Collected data
※ ※ ※
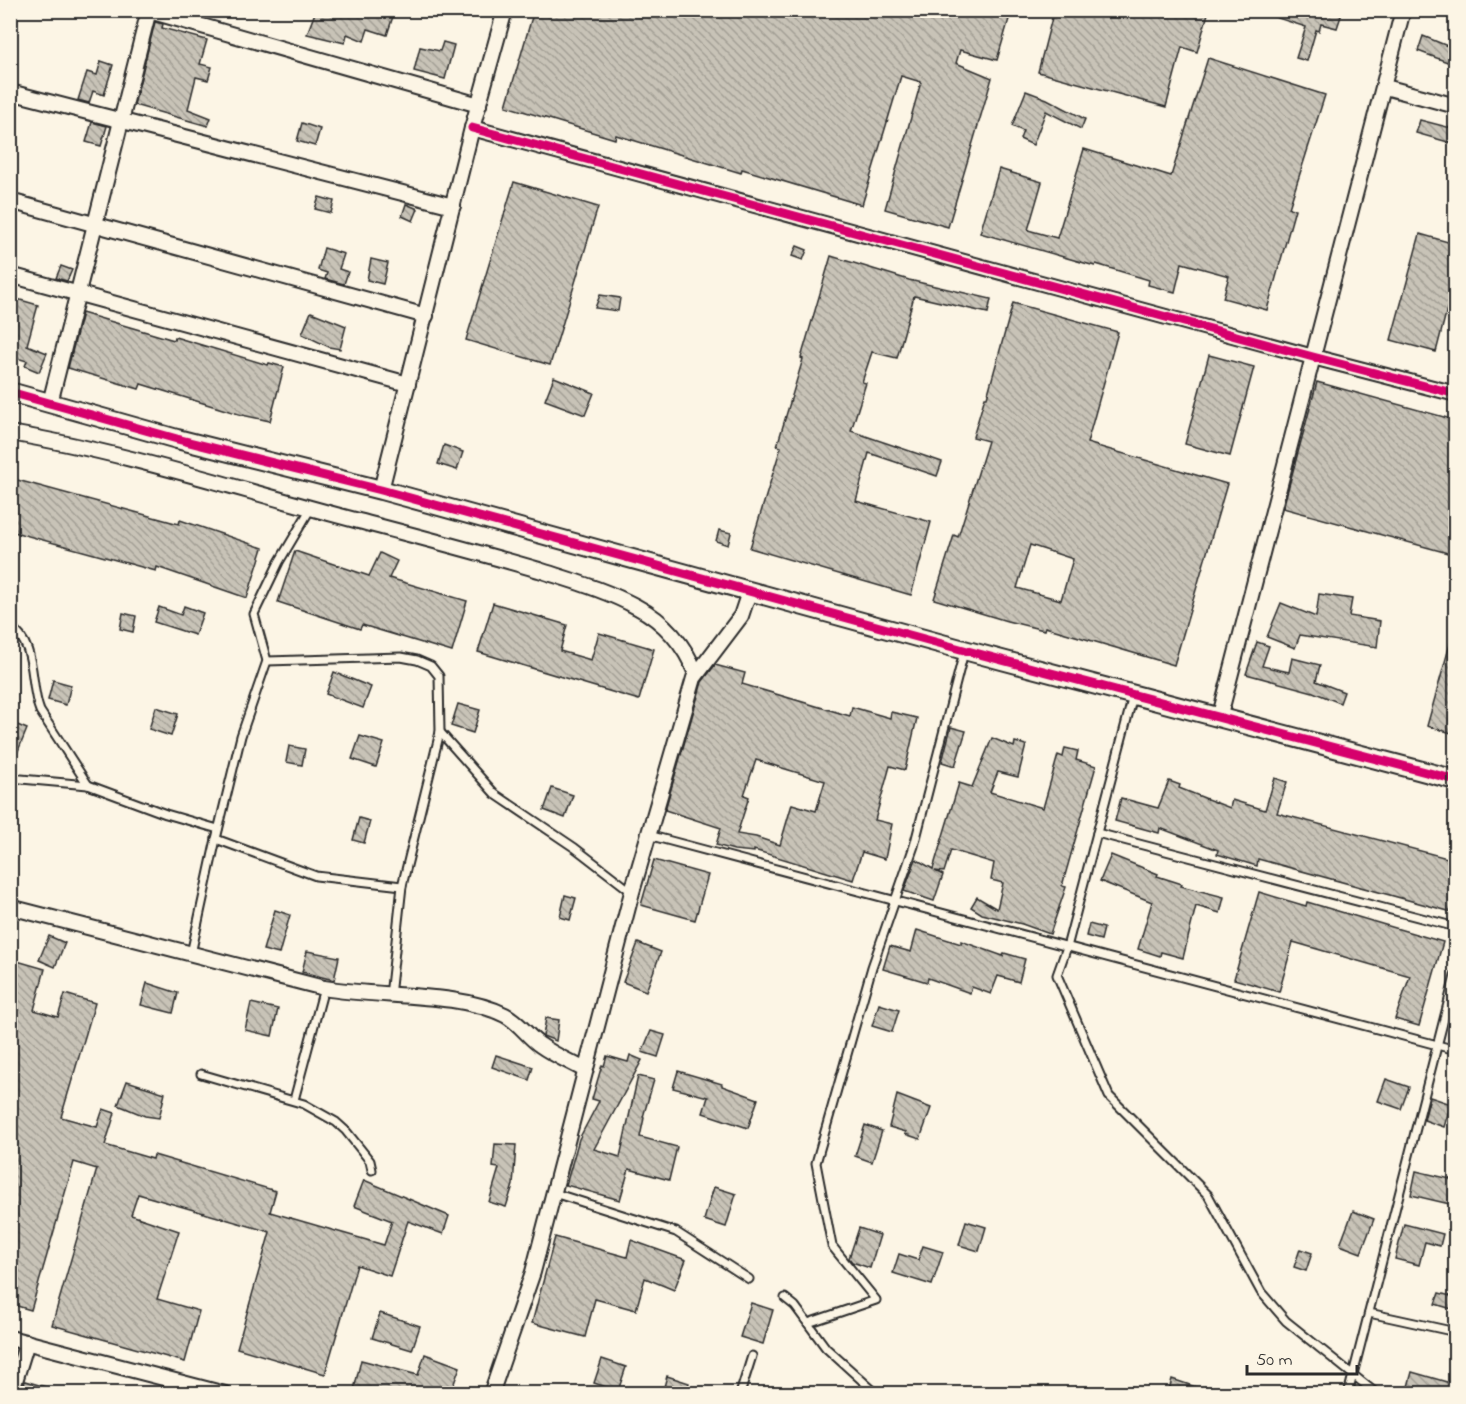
<svg xmlns="http://www.w3.org/2000/svg" width="1466" height="1404" font-family="'Indie Flower',sans-serif">
	<style>
		.building { fill: url(#building-back-hatch); stroke: #2b2b2b; stroke-width: 1.5; fill-rule: evenodd }
		.lines { fill: none; stroke-linecap: round; stroke-linejoin: round }
		.lane-casing { stroke: #2b2b2b; stroke-width: 11 }
		.street-casing { stroke: #2b2b2b; stroke-width: 18 }
		.secondary-casing { stroke: #2b2b2b; stroke-width: 22 }
		.lane { stroke: #fcf5e5; stroke-width: 7 }
		.street { stroke: #fcf5e5; stroke-width: 14 }
		.secondary { stroke: #fcf5e5; stroke-width: 18 }
		.cycleway-casing { stroke: #fcf5e5; stroke-width: 13 }
		.cycleway { stroke: #d6006c; stroke-width: 9 }
	</style>
	<defs>
		<pattern id="building-back-hatch" width="6" height="6" patternUnits="userSpaceOnUse" patternTransform="scale(1.5)"><rect width="6" height="6" fill="#c8c3b7"/><path d="M-1 5l2 2M0 0l6 6M5-1l2 2" fill="none" stroke="#a39f95"/></pattern>
	</defs>
	<rect width="100%" height="100%" fill="#fcf5e5"/>
	<filter id="ink" filterUnits="userSpaceOnUse"><feTurbulence type="fractalNoise" baseFrequency=".0167" numOctaves="2"/><feDisplacementMap in="SourceGraphic" scale="12" xChannelSelector="R" yChannelSelector="G"/><feConvolveMatrix kernelMatrix="1 2 1 2 8 2 1 2 1" color-interpolation-filters="sRGB"/></filter>
	<g filter="url(#ink)">
		<g class="building">
			<path d="M316,10H395L387,35L368,29L364,41L347,34L345,43L307,34Z"/>
			<path d="M534,10H979L1009,19L997,60L960,50L956,63L992,78L948,227L885,209L921,82L901,76L862,205L742,169L741,173L616,135L615,139L506,106Z"/>
			<path d="M1054,10H1209L1197,52L1182,47L1166,107L1038,72Z"/>
			<path d="M1263,10H1343L1337,28L1321,24L1319,31L1316,30L1307,61L1296,58L1306,27L1262,13Z"/>
			<path d="M155,22L163,24L162,28L207,40L200,64L212,67L208,80L196,77L188,109L211,118L208,126L134,105Z"/>
			<path d="M1423,36L1455,49V64L1450,63L1418,51Z"/>
			<path d="M443,42L454,45L445,79L414,71L420,47L440,51Z"/>
			<path d="M1208,58L1325,95L1289,208L1295,209L1267,310L1223,298L1229,276L1182,263L1175,292L1148,285L1149,280L1096,264L1095,266L980,233L999,169L1042,182L1028,230L1057,238L1084,149L1171,176Z"/>
			<path d="M101,61L113,65L104,95L93,91L89,103L78,100L87,72L97,75Z"/>
			<path d="M1026,91L1047,99L1085,119L1081,129L1046,111L1033,145L1020,139L1023,131L1012,126Z"/>
			<path d="M1420,120L1455,129V144L1416,133Z"/>
			<path d="M92,122L107,126L101,146L86,142Z"/>
			<path d="M302,123L320,129L315,146L297,141Z"/>
			<path d="M514,182L598,207L550,365L466,340Z"/>
			<path d="M319,197L334,201L331,213L315,209Z"/>
			<path d="M406,204L418,209L413,221L402,216Z"/>
			<path d="M1420,234L1455,244V278L1436,352L1391,340Z"/>
			<path d="M797,246L807,250L803,260L792,256Z"/>
			<path d="M324,248L344,254L339,269L348,272L344,284L325,279L327,273L318,270Z"/>
			<path d="M831,256L909,280L991,299L988,313L914,296L897,358L872,352L862,382L866,383L851,431L942,462L937,476L869,453L856,501L931,522L911,595L750,548L781,447L777,446L803,359L801,358Z"/>
			<path d="M371,259L388,263L383,284L367,280Z"/>
			<path d="M61,266L72,270L67,281L56,278Z"/>
			<path d="M600,295L620,298L618,311L595,308Z"/>
			<path d="M10,297L38,305L27,345L47,353L39,372L25,366L27,361L10,356Z"/>
			<path d="M1013,303L1118,332L1087,443L1227,484L1174,665L1045,627L1044,630L1007,621L934,599L954,535L958,537L988,441L973,437L985,397H987ZM1030,545L1073,559L1061,600L1017,588Z"/>
			<path d="M311,312L346,326L340,349L329,347L302,334Z"/>
			<path d="M82,313L174,340L175,337L268,365L269,363L284,367L270,421L242,415L141,384L139,389L68,368Z"/>
			<path d="M1209,355L1254,367L1230,456L1185,444Z"/>
			<path d="M554,377L594,393L585,415L545,400Z"/>
			<path d="M1317,382L1455,420V555L1283,508Z"/>
			<path d="M444,445L463,452L457,470L438,464Z"/>
			<path d="M10,478L179,524L180,520L263,548L247,598L157,567L156,571L10,531Z"/>
			<path d="M719,530L731,533L728,545L716,541Z"/>
			<path d="M295,551L369,576L380,553L397,561L389,578L467,601L452,652L362,625L360,629L278,602Z"/>
			<path d="M1319,594L1352,599L1349,616L1380,621L1377,647L1300,635L1295,648L1267,637L1281,603L1316,617Z"/>
			<path d="M493,603L567,625L560,651L591,660L599,633L654,649L639,700L478,652Z"/>
			<path d="M184,606L203,613L195,635L154,622L159,607L181,615Z"/>
			<path d="M123,613L136,616L133,632L120,629Z"/>
			<path d="M1452,637H1455V734L1427,726Z"/>
			<path d="M1257,642L1269,646L1262,666L1289,672L1292,658L1320,665L1316,681L1344,692L1340,703L1313,692L1246,674Z"/>
			<path d="M715,665L745,673L742,684L850,716L852,707L890,718L891,712L917,718L905,770L890,766L875,820L892,824L885,859L862,852L853,880L754,850V852L734,850L716,845L721,828L665,810L702,682ZM756,760L825,781L816,811L792,804L780,845L756,837L737,834L749,797L744,795Z"/>
			<path d="M334,672L371,687L363,708L326,694Z"/>
			<path d="M53,680L71,685L66,705L48,700Z"/>
			<path d="M458,704L480,710L473,733L451,726Z"/>
			<path d="M156,707L178,714L171,736L149,729Z"/>
			<path d="M10,722L27,729L11,768H10Z"/>
			<path d="M951,727L966,731L955,766L942,762Z"/>
			<path d="M360,736L384,743L376,767L352,759Z"/>
			<path d="M992,738L1014,747L1015,742L1026,745L1018,777L998,772L990,792L1043,808L1058,755L1063,757L1065,748L1078,751L1076,760L1096,766L1062,886L1066,887L1050,934L1022,924L982,914L971,907L977,897L997,909L1003,883L991,880L994,863L951,850L944,872L935,871L943,875L934,901L904,891L916,859L933,869L959,783L972,787Z"/>
			<path d="M289,746L305,749L302,765L286,762Z"/>
			<path d="M1275,778L1287,782L1277,813L1455,860V899L1452,912L1258,859L1257,866L1217,854L1218,850L1160,828L1159,833L1115,821L1121,798L1158,808L1169,781L1180,785L1179,788L1230,808L1232,800L1265,810Z"/>
			<path d="M552,788L573,795L565,818L544,810Z"/>
			<path d="M359,818L370,821L364,843L353,840Z"/>
			<path d="M1111,855L1158,874L1157,876L1182,884L1181,886L1224,897L1220,913L1196,906L1183,958L1161,952L1160,956L1138,949L1152,902L1100,881Z"/>
			<path d="M654,860L708,875L695,920L641,905Z"/>
			<path d="M1259,892L1306,906L1307,902L1443,942L1419,1026L1395,1019L1410,976L1293,942L1279,992L1234,979Z"/>
			<path d="M565,895L576,898L570,920L560,917Z"/>
			<path d="M275,910L290,915L279,954L263,950Z"/>
			<path d="M1089,924L1104,928L1101,940L1086,936Z"/>
			<path d="M917,930L961,944V941L1003,956L1004,953L1025,959L1019,982L998,976L991,994L972,987L970,993L928,978L927,982L883,969L890,946L911,952Z"/>
			<path d="M49,936L65,943L55,967L39,960Z"/>
			<path d="M638,943L661,952L646,991L623,982Z"/>
			<path d="M307,951L339,957L334,980L302,972Z"/>
			<path d="M10,959L45,969L34,1010L58,1017L65,994L95,1003L61,1117L97,1127L103,1109L115,1113L105,1145L153,1159L154,1155L276,1191L270,1212L384,1245L392,1221L354,1206L364,1180L449,1216L443,1234L408,1221L390,1276L357,1265L325,1374L237,1348L270,1232L138,1194L131,1215L179,1231L157,1299L199,1311L185,1362L52,1325L97,1169L74,1162L31,1310L10,1304Z"/>
			<path d="M147,983L178,993L173,1013L141,1005Z"/>
			<path d="M251,1003L278,1009L272,1036L245,1030Z"/>
			<path d="M879,1004L899,1010L892,1032L872,1026Z"/>
			<path d="M546,1018L559,1020L556,1041L543,1036Z"/>
			<path d="M651,1031L665,1035L658,1057L642,1052Z"/>
			<path d="M496,1055L533,1067L529,1080L492,1067Z"/>
			<path d="M630,1055L642,1060L594,1149L620,1157L638,1076L654,1080L643,1117L644,1118L640,1137L677,1147L669,1180L629,1169L620,1200L566,1185L579,1139L599,1101L592,1099L602,1065L604,1066L607,1056L628,1062Z"/>
			<path d="M678,1071L712,1081L722,1084V1086L758,1099L748,1128L703,1113L708,1097L673,1088Z"/>
			<path d="M1386,1079L1409,1087L1401,1109L1378,1101Z"/>
			<path d="M127,1081L165,1093L159,1118L145,1116L118,1105Z"/>
			<path d="M897,1095L931,1108L920,1139L905,1134L906,1132L889,1127Z"/>
			<path d="M1430,1097L1451,1104L1444,1127L1424,1120Z"/>
			<path d="M865,1125L882,1131L872,1162L855,1156Z"/>
			<path d="M495,1144L516,1145L513,1185L506,1207L489,1202L499,1168L493,1167Z"/>
			<path d="M1416,1171L1455,1180L1454,1205L1411,1195Z"/>
			<path d="M714,1187L736,1194L726,1227L704,1220Z"/>
			<path d="M1353,1211L1374,1219L1361,1253L1340,1245Z"/>
			<path d="M966,1221L986,1227L979,1251L959,1245Z"/>
			<path d="M1404,1224L1443,1234L1440,1246L1425,1242L1419,1265L1395,1259Z"/>
			<path d="M859,1228L880,1235L870,1268L852,1262L849,1258Z"/>
			<path d="M555,1237L627,1257L631,1240L686,1260L674,1290L645,1278L636,1310L595,1299L585,1337L532,1323Z"/>
			<path d="M923,1246L943,1252L932,1285L893,1273L899,1254L918,1260Z"/>
			<path d="M1300,1249L1312,1253L1306,1271L1294,1267Z"/>
			<path d="M1439,1293L1455,1297L1452,1309L1435,1304Z"/>
			<path d="M751,1303L773,1310L763,1344L740,1337Z"/>
			<path d="M380,1313L420,1326L412,1350L372,1338Z"/>
			<path d="M425,1354L460,1367L450,1394H353L361,1360L418,1375Z"/>
			<path d="M602,1359L626,1367L618,1391L594,1383Z"/>
			<path d="M1412,1372L1454,1384L1452,1394H1406Z"/>
			<path d="M667,1376L689,1383L686,1394H662Z"/>
			<path d="M1172,1379L1208,1391V1394H1168Z"/>
			<path d="M25,1381L57,1390V1394H22Z"/>
		</g>
		<g class="lines">
			<defs>
				<g id="lane">
					<path d="M10,627C38,644 29,685 40,711L88,785"/>
					<path d="M267,661L401,657L417,660L431,666L439,676L440,732L402,886L390,996"/>
					<path d="M1133,696L1067,947L1057,975L1109,1096L1208,1195L1261,1292L1286,1321L1377,1394"/>
					<path d="M440,732L495,794L575,848L632,892"/>
					<path d="M10,778L88,785L166,814L218,829"/>
					<path d="M1097,833L1456,927"/>
					<path d="M648,835L1456,1050"/>
					<path d="M216,839L316,876L402,886"/>
					<path d="M191,954L216,839L241,736L267,661L254,614L279,562L311,508"/>
					<path d="M201,1074L304,1104L336,1122L346,1131L370,1161L372,1170"/>
					<path d="M294,1100L324,988"/>
					<path d="M554,1193L676,1232L749,1279"/>
					<path d="M785,1298L795,1306L826,1348L877,1394"/>
					<path d="M1369,1313L1456,1332"/>
					<path d="M808,1323L876,1300L832,1246L816,1163L872,967L914,846L964,652"/>
					<path d="M740,1394L752,1356"/>
					<path d="M1348,1394L1456,972"/>
				</g>
				<g id="street">
					<path d="M146,10L479,105"/>
					<path d="M1385,87L1456,106"/>
					<path d="M10,92L453,206"/>
					<path d="M472,128L1313,357L1456,394"/>
					<path d="M10,201L426,316"/>
					<path d="M10,275L408,384"/>
					<path d="M50,403L149,10"/>
					<path d="M10,433C128,453 240,490 355,520C416,536 478,552 539,570C573,581 606,590 637,607C664,621 685,645 696,674"/>
					<path d="M381,490L472,128L505,10"/>
					<path d="M1219,719L1403,10"/>
					<path d="M10,907L324,988C379,998 457,991 505,1015C519,1022 528,1037 540,1045C554,1055 570,1062 585,1070"/>
					<path d="M10,1338L225,1394"/>
					<path d="M11,1394L27,1342"/>
					<path d="M491,1394L533,1272L632,892L694,678L741,616L749,592"/>
				</g>
				<path id="secondary" d="M10,392L177,439L381,490L964,650L1456,780"/>
			</defs>
			<use href="#lane" class="lane-casing"/>
			<use href="#street" class="street-casing"/>
			<use href="#secondary" class="secondary-casing"/>
			<use href="#lane" class="lane"/>
			<use href="#street" class="street"/>
			<use href="#secondary" class="secondary"/>
			<defs>
				<g id="cycleway">
					<path d="M472,128L1313,357L1456,394"/>
					<path d="M10,392L177,439L381,490L964,650L1456,780"/>
				</g>
			</defs>
			<use href="#cycleway" class="cycleway-casing"/>
			<use href="#cycleway" class="cycleway"/>
		</g>
	</g>
	<rect width="1466" height="1404" fill="none" stroke="#fcf5e5" stroke-width="36"/>
	<rect x="18" y="18" width="1430" height="1368" fill="none" stroke="#2b2b2b" stroke-width="2" filter="url(#ink)"/>
	<path d="M1247 1365v9h110v-9" fill="none" stroke="#2b2b2b" stroke-width="3"/>
	<text x="1256" y="1365" font-size="18" fill="#2b2b2b" stroke="#fcf5e5" stroke-width="4.5" paint-order="stroke">50 m</text>
</svg>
※ ※ ※
**WHAT YOU ARE ASKED TO DO:**
Among the preceding records, how many lines include the word "class"? Reply with the number only.

**SOLUTION FOR THIS EXERCISE:**
10